Q. Are there environmental effects associated with virtual technologies?
A. Definitely, though they’re largely hidden. There have been a couple significant debates about this topic over the past few years. One was about the energy consumption of a Google search. A British reporter proposed that it was half that of boiling a pot of tea. In a rebuttal, Google claimed it was far less – only 1/70 the amount needed to boil a pot of tea. What’s interesting about this debate isn’t the exact figure; it’s the fact that most people haven’t considered that Googling has any environmental impact at all!

And there was an interesting article on the carbon footprint of an avatar in the virtual world Second Life, estimated by the author to be about equal to that of a typical human citizen of Brazil. I asked the chief technology officer at Linden Lab – the maker of Second Life – about this, and he questioned various figures the author had used. But again, what surprised me most was that an avatar’s carbon footprint is even in the same ballpark as that of many people.

Q. How can people be more green when purchasing their next computer or gadget?
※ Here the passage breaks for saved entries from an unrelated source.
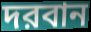
দরবান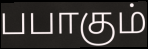
பபாகும்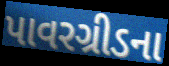
પાવરગ્રીડનાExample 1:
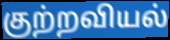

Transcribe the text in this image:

குற்றவியல்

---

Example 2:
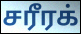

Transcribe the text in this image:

சரீரக்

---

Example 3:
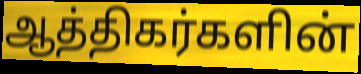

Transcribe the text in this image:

ஆத்திகர்களின்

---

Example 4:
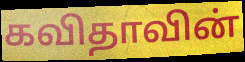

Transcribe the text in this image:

கவிதாவின்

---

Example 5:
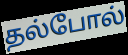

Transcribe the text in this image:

தல்போல்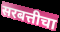
सरबत्तीचा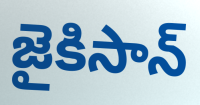
జైకిసాన్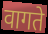
वागते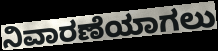
ನಿವಾರಣೆಯಾಗಲುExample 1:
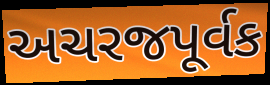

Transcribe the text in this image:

અચરજપૂર્વક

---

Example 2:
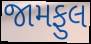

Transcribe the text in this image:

જામફુલ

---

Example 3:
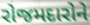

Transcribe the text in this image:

રોજમદારોને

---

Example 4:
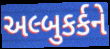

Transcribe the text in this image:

અલ્બુકર્કને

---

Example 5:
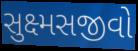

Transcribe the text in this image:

સુક્ષ્મસજીવો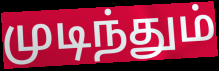
முடிந்தும்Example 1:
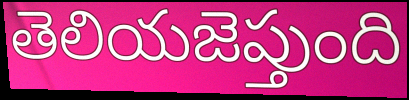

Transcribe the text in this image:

తెలియజెప్తుంది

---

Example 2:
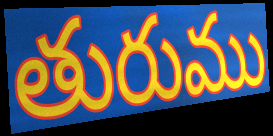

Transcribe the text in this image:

తురుము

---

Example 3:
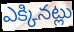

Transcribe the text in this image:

ఎక్కినట్లు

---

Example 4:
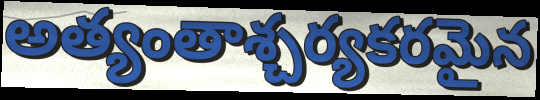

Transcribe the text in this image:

అత్యంతాశ్చర్యకరమైన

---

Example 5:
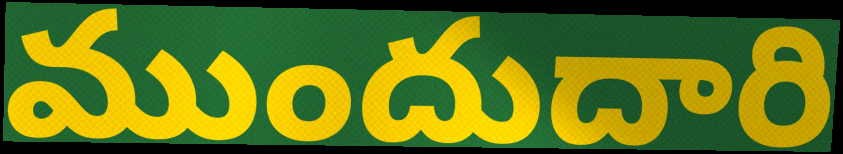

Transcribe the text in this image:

ముందుదారిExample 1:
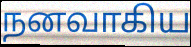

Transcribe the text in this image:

நனவாகிய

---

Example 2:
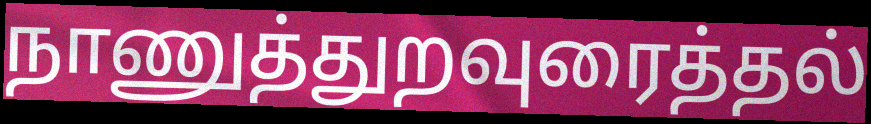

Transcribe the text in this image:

A. Often the best thing consumers can do is just wait a while. The average American gets a new mobile phone every 17 or 18 months; it’s this kind of rapid turnover that leads to the e-waste problem. If you need a justification to procrastinate in getting the “next big thing,” here it is. And if you do buy a new device, make sure the old one is either reused by someone or recycled properly.

Q. What challenges and opportunities do you foresee as technology advances?
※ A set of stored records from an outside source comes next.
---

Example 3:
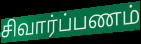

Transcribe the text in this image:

சிவார்ப்பணம்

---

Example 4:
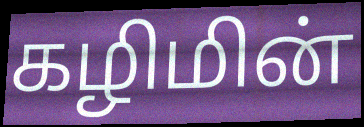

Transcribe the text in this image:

கழிமின்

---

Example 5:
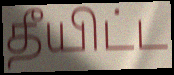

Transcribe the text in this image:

தீயிட்ட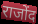
राजोंद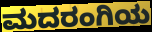
ಮದರಂಗಿಯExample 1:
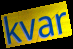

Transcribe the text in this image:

kvar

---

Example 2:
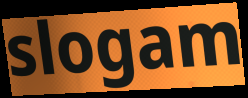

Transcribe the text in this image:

slogam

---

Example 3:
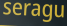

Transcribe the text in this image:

seragu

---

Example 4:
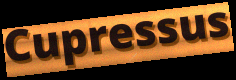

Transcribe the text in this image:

Cupressus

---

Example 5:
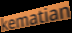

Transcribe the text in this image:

kematian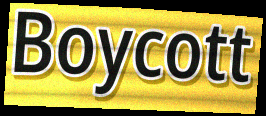
BoycottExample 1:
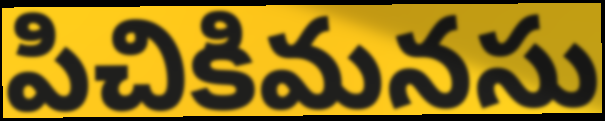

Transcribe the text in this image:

పిచికిమనసు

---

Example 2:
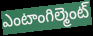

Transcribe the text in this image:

ఎంటాంగిల్మెంట్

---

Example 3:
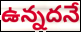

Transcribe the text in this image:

ఉన్నదనే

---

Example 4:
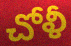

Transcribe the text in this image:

చోళీ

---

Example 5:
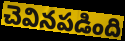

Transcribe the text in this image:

చెవినపడిందిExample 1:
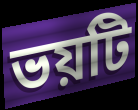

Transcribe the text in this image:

ভয়টি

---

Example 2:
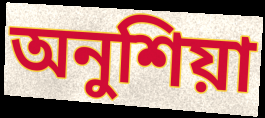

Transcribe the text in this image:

অনুশিয়া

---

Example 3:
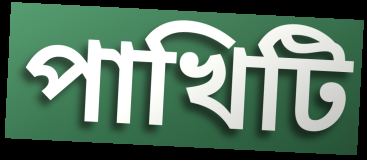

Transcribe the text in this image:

পাখিটি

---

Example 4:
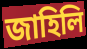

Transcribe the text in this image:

জাহিলি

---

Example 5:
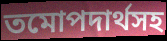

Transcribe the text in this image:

তমোপদার্থসহ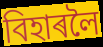
বিহাৰলৈ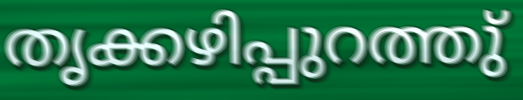
തൃക്കഴിപ്പുറത്തു്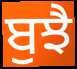
ਬੁਝੈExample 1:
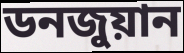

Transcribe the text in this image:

ডনজুয়ান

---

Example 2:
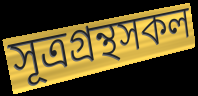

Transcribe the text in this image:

সূত্রগ্রন্থসকল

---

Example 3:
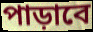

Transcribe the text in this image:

পাড়াবে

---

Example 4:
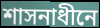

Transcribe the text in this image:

শাসনাধীনে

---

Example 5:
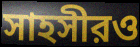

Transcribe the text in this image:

সাহসীরও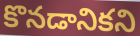
కొనడానికని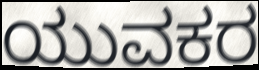
ಯುವಕರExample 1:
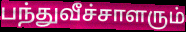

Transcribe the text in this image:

பந்துவீச்சாளரும்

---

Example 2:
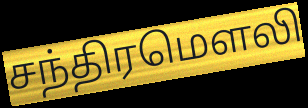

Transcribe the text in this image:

சந்திரமௌலி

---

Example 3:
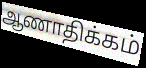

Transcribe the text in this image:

ஆணாதிக்கம்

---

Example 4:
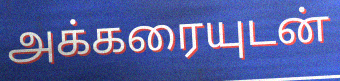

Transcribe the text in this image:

அக்கரையுடன்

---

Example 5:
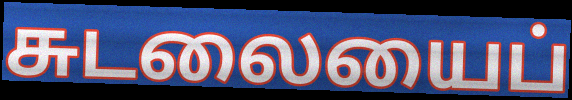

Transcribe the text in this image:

சுடலையைப்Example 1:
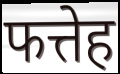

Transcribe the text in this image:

फत्तेह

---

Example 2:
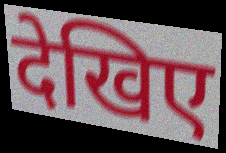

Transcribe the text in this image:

देखिए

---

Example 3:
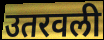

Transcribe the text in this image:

उतरवली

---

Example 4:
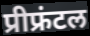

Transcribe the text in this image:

प्रीफ्रंटल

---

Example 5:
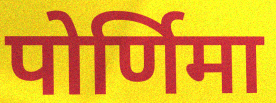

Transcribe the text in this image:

पोर्णिमा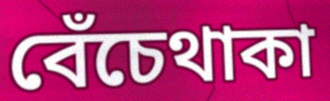
বেঁচেথাকা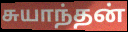
சுயாந்தன்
A. Right now, the IT sector produces 2 percent to 2.5 percent of global CO2 emissions. That’s on par with the entire airline industry. As largely invisible data systems spread throughout the infrastructure that supports our everyday behavior, this percentage is likely to grow. Therefore, a challenge for people, corporations, universities, governments and all sorts of other institutions is to become aware of our computational footprint, which is an increasingly important part of our overall carbon footprint.
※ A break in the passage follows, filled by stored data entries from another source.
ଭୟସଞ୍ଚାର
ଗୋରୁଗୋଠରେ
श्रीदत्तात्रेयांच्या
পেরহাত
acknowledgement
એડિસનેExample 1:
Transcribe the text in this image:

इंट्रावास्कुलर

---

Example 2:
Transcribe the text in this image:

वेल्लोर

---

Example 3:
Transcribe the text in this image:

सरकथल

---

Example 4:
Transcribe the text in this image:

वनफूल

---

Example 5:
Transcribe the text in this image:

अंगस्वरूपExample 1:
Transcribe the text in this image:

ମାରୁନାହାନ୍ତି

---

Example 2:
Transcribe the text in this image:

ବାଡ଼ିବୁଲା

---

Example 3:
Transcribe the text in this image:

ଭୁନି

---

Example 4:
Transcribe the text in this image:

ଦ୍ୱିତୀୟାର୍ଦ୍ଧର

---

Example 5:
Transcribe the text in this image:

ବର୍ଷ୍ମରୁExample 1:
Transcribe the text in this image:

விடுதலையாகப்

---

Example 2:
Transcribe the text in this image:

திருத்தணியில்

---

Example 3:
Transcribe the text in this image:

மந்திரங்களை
However, much of this computing mitigates activities that are even more environmentally problematic. Teleconferencing may reduce air travel; GPS devices help people plan outings more effectively. (The shipping company UPS apparently significantly reduced its fleet’s fuel consumption by using route-planning algorithms to optimize pickups and deliveries. A central strategy: eliminating left-hand turns, which waste gas as trucks wait for a break in oncoming traffic.) In such cases, computational benefits can far outweigh costs. There will be opportunities in many sectors of society to improve people’s lives while reducing their environmental impact. IT systems can ensure we make the most of these chances.